Heureusement, il s’est avéré être sa meilleure performance que j’ai vue d’elle dans ….. eh bien … Je ne me souviens même pas. Intelligemment écrit par l’auteur et podcasteur Melanie Dale, ce segment reprend tout le concept d’une jeune sœur tourmentée par un frère menaçant et le retourne avec succès. Comme le dit le communiqué de presse, «  » Lola est convaincue que son frère essaie de la tuer … mais plus elle reconstitue, moins les choses ont de sens. En fait, elle cherche un monstre au mauvais endroit.  » Avec Maddie Nichols (Darlin ‘), Molly Ringwald (Le club du petit-déjeuner), Andrew Brodeur (Grande fille), Ja’Ness Tate (Mia’s MIA.) et Jerri Tubbs (Choses étranges).

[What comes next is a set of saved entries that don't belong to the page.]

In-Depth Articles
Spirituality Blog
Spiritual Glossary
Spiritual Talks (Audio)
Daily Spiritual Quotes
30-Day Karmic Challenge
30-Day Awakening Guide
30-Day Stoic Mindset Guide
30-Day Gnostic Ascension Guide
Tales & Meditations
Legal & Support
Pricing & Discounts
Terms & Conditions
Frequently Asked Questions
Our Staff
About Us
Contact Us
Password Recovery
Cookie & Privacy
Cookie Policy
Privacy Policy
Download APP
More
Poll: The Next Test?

Au début, l’épisode est raconté dans des scènes de flashback alors que le personnage de Nichols, Lola, raconte une soirée pyjama et des événements avec son frère, Andrew. Bien sûr, les choses ne sont pas ce qu’elles semblent et Lola n’est pas aussi fiable d’un narrateur que nous sommes amenés à le croire. J’ai senti que ce segment était le plus impressionnant en ce qu’il tissait subtilement de nombreuses questions progressistes et féministes dans les contraintes d’une histoire d’horreur relativement courte sans se sentir prêcheur ou agressif à ce sujet. La torsion me semblait rafraîchissante et surprenante plutôt que clichée et prévisible. J’ai apprécié le courant de fond sombre qui a couru tout au long du segment.

En outre, le mélange d’effets pratiques et de CGI a mieux fonctionné que prévu et plus que lors de la saison précédente. Dernier point, mais non le moindre, il présentait un hommage à Stephen King que je n’aurais jamais pensé se produire (je ne vais pas le gâcher ici). Oh, et il y avait même un Spectacle d’horreur méta visuel gag, mais je ne vais pas faire sauter sa … euh … couverture.